One of the problems with CDK is local development. Any changes you do for resources or business logic have to be deployed from your machine to see them in effect/debug. There are ways to make the local development work with SAM CLI / Docker, but the steps involved are not straightforward.

For setting up automatic deployment pipelines, CDK has come up with a new feature called CDK Pipelines, which enables us to create a self-mutating pipeline along with our resources.

Serverless Stack (SST)

Serverless Stack is an open source framework to solve the problems with tools like CDK, help in local development and debugging as well as support reusable patterns specific to serverless. With similar syntax like CDK, it tries to bring in more readability and has predefined patterns like REST API, GraphQL API, React Deployment, and Authentication.

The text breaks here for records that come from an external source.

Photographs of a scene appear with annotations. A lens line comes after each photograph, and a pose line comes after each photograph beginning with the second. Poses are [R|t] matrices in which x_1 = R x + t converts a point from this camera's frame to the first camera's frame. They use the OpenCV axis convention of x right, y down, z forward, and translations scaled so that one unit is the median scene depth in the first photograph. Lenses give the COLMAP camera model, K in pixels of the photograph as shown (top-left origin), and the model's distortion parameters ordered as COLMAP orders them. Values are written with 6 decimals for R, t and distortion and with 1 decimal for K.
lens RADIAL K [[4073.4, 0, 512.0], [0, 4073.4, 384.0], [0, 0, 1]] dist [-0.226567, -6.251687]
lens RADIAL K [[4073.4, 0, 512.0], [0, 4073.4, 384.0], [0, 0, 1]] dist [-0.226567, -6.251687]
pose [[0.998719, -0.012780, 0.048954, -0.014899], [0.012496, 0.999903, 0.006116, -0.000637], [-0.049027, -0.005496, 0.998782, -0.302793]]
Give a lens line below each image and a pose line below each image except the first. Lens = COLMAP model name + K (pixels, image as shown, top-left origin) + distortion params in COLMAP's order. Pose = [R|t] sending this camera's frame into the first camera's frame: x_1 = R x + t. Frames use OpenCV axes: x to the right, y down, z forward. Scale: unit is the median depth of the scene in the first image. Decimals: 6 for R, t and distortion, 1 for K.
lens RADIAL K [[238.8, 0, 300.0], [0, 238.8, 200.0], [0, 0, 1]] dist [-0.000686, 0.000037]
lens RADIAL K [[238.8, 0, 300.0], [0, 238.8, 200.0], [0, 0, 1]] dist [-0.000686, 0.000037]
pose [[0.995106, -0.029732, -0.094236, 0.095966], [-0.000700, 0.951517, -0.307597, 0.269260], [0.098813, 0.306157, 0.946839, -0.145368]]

SST has Live Lambda Development, which enables the developers to save the lambda code on their code editor and test the API endpoints almost immediately. If you are using VS Code, then SST could also be extended to use breakpoints for debugging. SST comes with mocking capabilities for writing unit tests for infrastructure deployment.

Conclusion

With more and more companies trying to adopt Serverless, more and more companies, cloud providers are coming up with tools to simplify serverless development and deployment. Since most of the tools are under active development, so there is scope for a lot of new features coming our way for serverless development. It is important to consider the resources you are going to deploy, the cloud provider, integration with CI/CD services you are using, and what is the main problem with your current deployment process before deciding on what tool to use.